Yesterday was the 34th anniversary of the first broadcast of a new cable television channel known as the Cable News Network, or CNN. It was just a couple of weeks before I graduated from high school, on June 1, 1980, that the world’s first 24-hour television news network made its debut when it signed on at 6 p.m. EST from its headquarters in Atlanta, Georgia.

A novel concept when it began, CNN went on to change the notion that news could only be reported at fixed times throughout the day. At the time of CNN’s launch, TV news was dominated by three major broadcast networks – ABC, CBS and NBC – and their nightly 30-minute broadcasts. Walter Chronkite was dominating the news as the anchor of the CBS Evening News, with Frank Reynolds as the news anchor for ABC News, and John Chancellor at the helm at the NBC Nightly News.
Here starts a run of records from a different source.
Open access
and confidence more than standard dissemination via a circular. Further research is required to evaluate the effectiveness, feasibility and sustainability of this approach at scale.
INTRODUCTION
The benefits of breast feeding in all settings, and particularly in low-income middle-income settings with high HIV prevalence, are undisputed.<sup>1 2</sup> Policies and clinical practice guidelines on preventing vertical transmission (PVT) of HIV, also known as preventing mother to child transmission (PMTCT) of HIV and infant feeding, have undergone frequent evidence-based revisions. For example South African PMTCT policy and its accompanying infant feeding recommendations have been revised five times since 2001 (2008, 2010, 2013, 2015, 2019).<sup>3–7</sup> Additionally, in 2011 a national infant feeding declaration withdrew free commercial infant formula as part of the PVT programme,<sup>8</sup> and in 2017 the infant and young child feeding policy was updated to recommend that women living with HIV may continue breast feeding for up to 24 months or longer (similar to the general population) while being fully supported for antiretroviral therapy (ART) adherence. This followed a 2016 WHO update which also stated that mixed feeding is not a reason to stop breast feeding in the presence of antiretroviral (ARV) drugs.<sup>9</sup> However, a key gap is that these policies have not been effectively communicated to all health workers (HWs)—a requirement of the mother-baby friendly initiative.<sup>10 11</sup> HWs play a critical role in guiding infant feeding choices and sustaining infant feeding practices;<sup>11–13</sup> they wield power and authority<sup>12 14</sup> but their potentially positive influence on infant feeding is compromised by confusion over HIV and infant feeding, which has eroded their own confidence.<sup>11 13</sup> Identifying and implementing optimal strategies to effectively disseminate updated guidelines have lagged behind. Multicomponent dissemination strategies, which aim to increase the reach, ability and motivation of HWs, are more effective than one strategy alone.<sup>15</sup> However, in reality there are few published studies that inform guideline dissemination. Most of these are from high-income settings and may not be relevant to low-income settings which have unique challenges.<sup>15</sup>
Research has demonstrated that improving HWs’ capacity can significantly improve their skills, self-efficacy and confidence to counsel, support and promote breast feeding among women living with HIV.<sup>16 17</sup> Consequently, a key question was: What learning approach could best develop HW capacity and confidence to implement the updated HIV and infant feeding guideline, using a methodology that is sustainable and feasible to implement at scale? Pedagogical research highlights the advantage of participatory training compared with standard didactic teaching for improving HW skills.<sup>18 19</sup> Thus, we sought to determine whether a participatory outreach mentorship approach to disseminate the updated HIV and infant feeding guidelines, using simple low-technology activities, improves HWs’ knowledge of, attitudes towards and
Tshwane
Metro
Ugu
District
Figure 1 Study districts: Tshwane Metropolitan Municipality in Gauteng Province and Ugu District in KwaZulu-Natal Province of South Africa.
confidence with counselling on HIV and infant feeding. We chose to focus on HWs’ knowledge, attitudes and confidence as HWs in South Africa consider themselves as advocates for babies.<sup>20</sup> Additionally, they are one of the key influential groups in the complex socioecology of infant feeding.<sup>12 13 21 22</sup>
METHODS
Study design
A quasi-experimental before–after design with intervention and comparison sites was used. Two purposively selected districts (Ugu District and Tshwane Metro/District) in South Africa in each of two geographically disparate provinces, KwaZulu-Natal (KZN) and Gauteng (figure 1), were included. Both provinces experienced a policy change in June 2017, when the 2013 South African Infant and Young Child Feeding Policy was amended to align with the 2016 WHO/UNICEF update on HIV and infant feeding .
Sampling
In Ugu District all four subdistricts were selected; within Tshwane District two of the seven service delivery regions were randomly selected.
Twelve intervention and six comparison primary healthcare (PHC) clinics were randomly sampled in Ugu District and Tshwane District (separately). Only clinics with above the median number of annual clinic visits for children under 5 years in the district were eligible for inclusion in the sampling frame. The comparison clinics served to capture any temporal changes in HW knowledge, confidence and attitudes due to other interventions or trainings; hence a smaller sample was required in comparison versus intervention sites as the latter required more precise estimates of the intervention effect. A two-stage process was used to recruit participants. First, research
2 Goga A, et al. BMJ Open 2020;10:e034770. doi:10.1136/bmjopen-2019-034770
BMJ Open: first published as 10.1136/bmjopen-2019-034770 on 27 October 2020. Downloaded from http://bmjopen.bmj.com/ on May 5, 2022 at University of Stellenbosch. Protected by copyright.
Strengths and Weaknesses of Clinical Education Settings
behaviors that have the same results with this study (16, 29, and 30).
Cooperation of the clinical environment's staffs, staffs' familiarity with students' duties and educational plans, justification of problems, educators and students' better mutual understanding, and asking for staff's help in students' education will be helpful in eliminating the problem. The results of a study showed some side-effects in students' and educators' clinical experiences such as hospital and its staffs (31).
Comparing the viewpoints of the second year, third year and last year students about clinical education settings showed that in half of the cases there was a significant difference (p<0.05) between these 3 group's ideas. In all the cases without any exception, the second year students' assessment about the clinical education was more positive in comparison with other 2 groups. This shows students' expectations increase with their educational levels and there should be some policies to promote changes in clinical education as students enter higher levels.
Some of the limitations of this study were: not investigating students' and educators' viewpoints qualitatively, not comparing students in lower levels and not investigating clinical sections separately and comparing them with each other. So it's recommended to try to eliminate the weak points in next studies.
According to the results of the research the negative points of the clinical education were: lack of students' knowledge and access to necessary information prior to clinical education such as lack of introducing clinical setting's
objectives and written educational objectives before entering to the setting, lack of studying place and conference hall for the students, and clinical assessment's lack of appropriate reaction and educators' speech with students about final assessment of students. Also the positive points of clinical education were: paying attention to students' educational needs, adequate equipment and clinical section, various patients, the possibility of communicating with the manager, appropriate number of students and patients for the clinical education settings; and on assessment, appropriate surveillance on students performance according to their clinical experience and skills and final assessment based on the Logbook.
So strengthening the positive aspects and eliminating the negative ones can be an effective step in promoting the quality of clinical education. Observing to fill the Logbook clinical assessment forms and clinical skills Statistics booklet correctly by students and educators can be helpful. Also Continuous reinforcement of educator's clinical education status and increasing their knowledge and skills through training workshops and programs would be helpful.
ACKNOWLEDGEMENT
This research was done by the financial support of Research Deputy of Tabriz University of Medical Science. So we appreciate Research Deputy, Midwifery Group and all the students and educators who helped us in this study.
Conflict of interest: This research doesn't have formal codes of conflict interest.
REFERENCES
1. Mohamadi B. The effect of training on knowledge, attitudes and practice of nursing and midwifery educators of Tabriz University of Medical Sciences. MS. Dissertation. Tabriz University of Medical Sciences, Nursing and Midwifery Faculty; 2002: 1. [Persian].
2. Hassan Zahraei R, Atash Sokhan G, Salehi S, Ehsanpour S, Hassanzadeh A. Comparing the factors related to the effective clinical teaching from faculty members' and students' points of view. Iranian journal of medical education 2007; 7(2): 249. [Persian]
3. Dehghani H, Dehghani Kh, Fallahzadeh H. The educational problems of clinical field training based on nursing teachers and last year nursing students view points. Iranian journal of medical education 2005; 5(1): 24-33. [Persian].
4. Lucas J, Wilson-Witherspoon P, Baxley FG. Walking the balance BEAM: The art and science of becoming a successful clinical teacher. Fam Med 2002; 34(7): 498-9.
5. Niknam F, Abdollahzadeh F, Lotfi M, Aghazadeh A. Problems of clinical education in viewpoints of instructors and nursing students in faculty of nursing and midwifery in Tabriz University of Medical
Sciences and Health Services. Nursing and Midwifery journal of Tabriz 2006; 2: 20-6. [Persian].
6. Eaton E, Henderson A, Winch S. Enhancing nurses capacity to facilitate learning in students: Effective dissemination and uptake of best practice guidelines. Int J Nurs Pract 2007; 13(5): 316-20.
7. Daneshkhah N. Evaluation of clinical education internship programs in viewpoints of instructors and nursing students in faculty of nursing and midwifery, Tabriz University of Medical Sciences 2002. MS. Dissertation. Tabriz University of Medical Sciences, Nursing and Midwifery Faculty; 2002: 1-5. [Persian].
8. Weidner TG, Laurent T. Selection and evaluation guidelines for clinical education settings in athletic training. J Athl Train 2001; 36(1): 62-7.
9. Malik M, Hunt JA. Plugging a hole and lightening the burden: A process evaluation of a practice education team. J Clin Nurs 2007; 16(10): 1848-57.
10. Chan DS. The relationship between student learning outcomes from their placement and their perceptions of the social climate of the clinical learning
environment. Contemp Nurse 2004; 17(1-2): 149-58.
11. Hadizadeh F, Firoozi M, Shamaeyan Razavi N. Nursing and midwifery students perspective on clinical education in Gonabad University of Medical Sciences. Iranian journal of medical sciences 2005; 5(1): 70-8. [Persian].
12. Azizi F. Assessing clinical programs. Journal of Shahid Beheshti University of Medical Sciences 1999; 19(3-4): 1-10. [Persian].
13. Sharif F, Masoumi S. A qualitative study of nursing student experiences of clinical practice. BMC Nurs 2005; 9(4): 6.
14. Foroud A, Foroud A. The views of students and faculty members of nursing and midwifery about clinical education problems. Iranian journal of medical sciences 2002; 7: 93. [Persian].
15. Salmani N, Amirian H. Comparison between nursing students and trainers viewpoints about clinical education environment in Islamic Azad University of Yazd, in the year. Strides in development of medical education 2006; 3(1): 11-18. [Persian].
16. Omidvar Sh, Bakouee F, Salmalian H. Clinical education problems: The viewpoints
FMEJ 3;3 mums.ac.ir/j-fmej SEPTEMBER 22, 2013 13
In recognition of the anniversary of what has now come to be known as “the other news network,” I rode to CNN’s bureau offices in northeast D.C. at 820 1st Street (MAP). In the courtyard of the CNN Building I was treated to a party, including a live band.

Looking back, the same month that CNN began broadcasting, the biggest stories were that President Jimmy Carter won enough delegates for renomination to run against Ronald Reagan in the presidential election that fall; comedian Richard Pryor suffered burns from free basing cocaine; the United States revived draft registration; two years before his beginning on late night television, the “David Letterman Show” debuted on daytime TV, and; the United Nations Security Council called for South Africa to free Nelson Mandela.  This all goes to show that the events in the world that are being reported have changed a lot in the past 34 years.  And thanks to CNN, so has the way news is reported.